The peloton riders, much like the toy soldiers in America, were at their peak of popularity in the 1950s and ‘60s. However, unlike the cheap plastic toy soldiers that were commonplace in the U.S., every cyclist figurine was made of metal and painted by hand, resulting in a beautiful, straightforward toy. Beyond the familiar pose of a rider in the drops, there were follow cars, caravan motos, riders posed as race winners or drinking from a water bottle, soigneurs, fans, and finish-line banners. Like the green army men, the riders helped children play out their dreams, reenact their favorite moments from races, have epic battles on the famous climbs of the Tour, or anything else they could think up.
With time, the hand-painted metal figures gave way to cheaper metal output with decals and, ultimately, plastic riders. Today, the era of these toys has largely passed. With few exceptions, contemporary availability of this genre is limited primarily to reproductions of vintage Tour de France caravan vehicles.

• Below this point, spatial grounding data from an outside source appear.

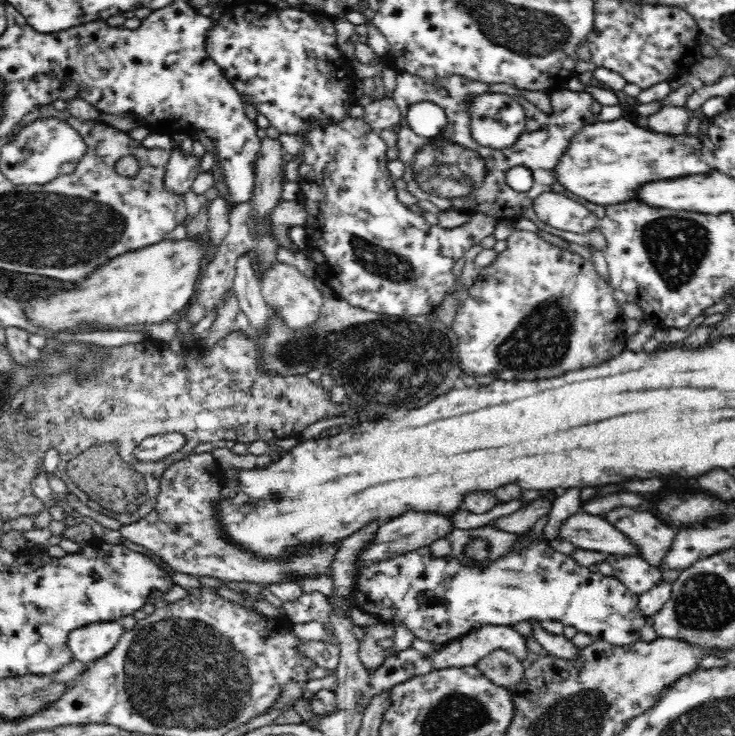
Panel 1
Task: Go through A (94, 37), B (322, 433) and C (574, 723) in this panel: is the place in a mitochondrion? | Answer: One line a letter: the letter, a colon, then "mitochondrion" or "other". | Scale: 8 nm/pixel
A: other
B: other
C: mitochondrion

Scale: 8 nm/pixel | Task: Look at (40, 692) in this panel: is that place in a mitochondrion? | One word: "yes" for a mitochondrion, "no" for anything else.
yes

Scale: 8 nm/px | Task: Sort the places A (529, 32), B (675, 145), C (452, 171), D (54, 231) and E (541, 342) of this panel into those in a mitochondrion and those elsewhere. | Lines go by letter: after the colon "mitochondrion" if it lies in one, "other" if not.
A: mitochondrion
B: other
C: mitochondrion
D: mitochondrion
E: mitochondrion

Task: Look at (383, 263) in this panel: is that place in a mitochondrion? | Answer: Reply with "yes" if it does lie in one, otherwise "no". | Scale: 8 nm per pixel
yes

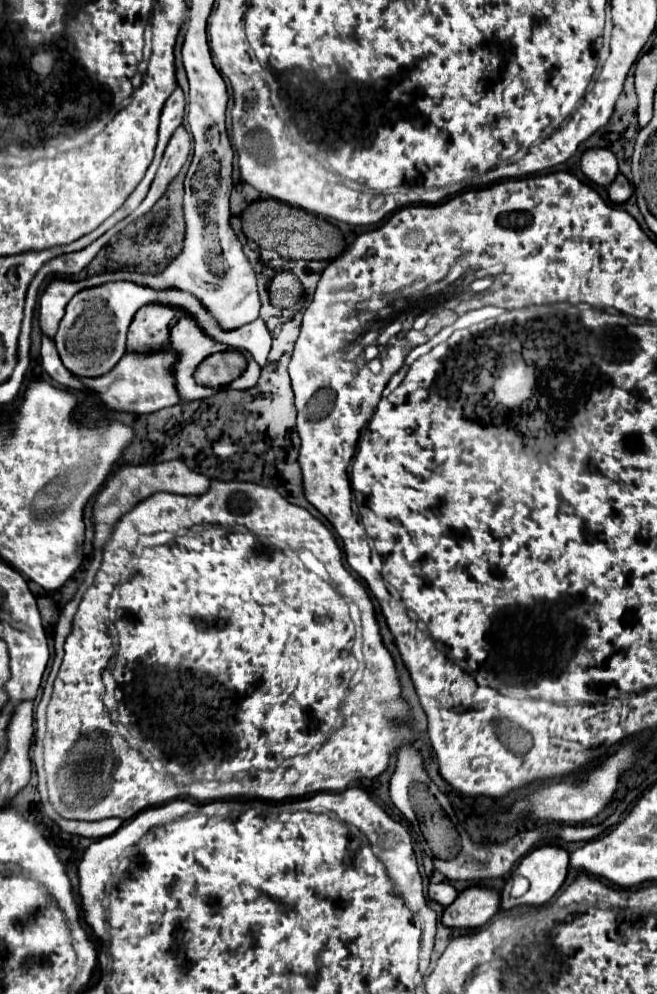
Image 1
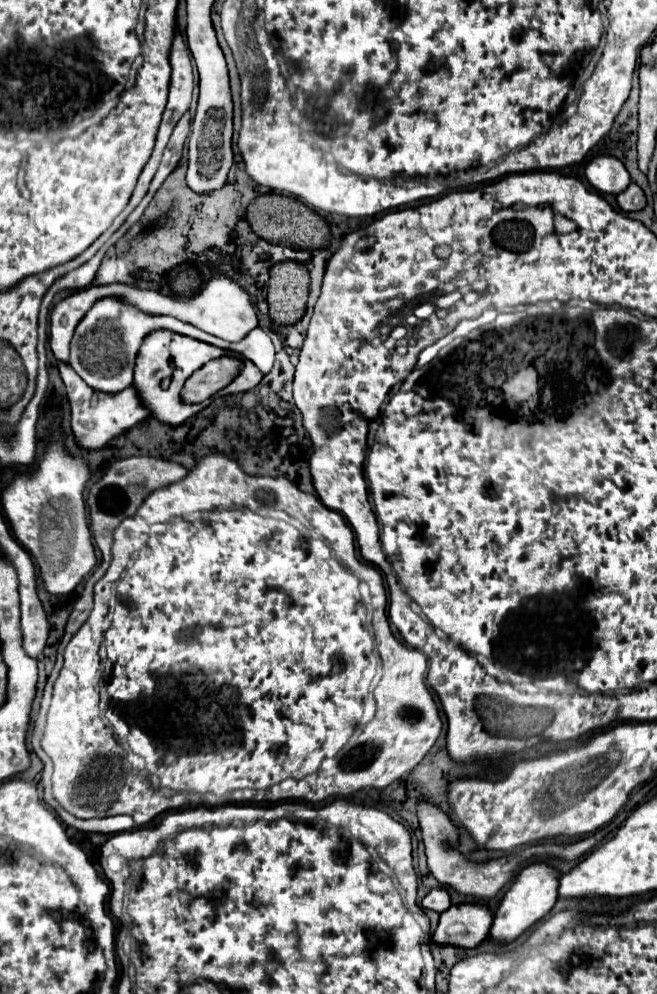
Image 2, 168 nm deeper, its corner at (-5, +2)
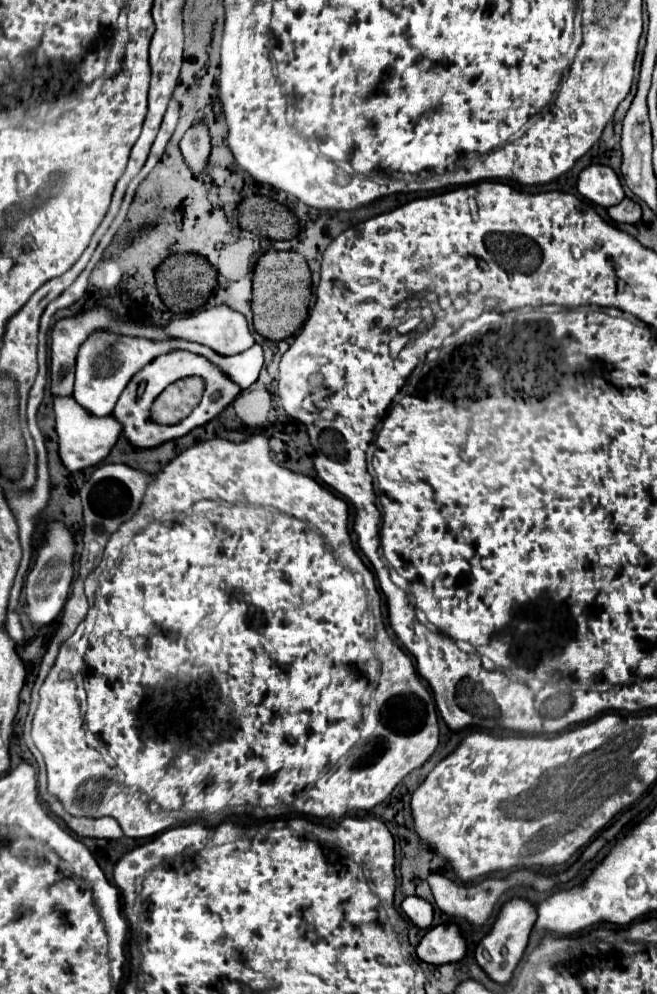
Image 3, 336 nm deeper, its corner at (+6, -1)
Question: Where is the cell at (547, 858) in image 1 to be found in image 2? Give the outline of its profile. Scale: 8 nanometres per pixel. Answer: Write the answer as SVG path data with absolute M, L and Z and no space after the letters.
M532 863L528 867L524 867L512 887L506 891L496 915L494 915L494 923L490 929L490 937L494 941L514 941L518 935L522 935L530 925L534 925L536 921L540 921L556 903L558 899L558 881L560 881L560 871L554 869L548 863Z

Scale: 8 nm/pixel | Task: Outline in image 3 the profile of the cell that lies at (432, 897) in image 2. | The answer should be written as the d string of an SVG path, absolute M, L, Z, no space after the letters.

Like many things collectible, people seem to be enamored with repurchasing their childhood. No visit to a collector swap meet in France or Belgium is complete without reviewing a seller’s table searching for metal riders and vintage die-cast caravan vehicles. The reason for wanting these mementos can vary between collectors, and they go beyond simply replacing a memory of a toy from their childhood. It could be the historical significance they carry or perhaps aesthetic and decoration. Whatever the reason, these figurines have cemented themselves in cycling nostalgia, and even if all the paint wears off, that will not change.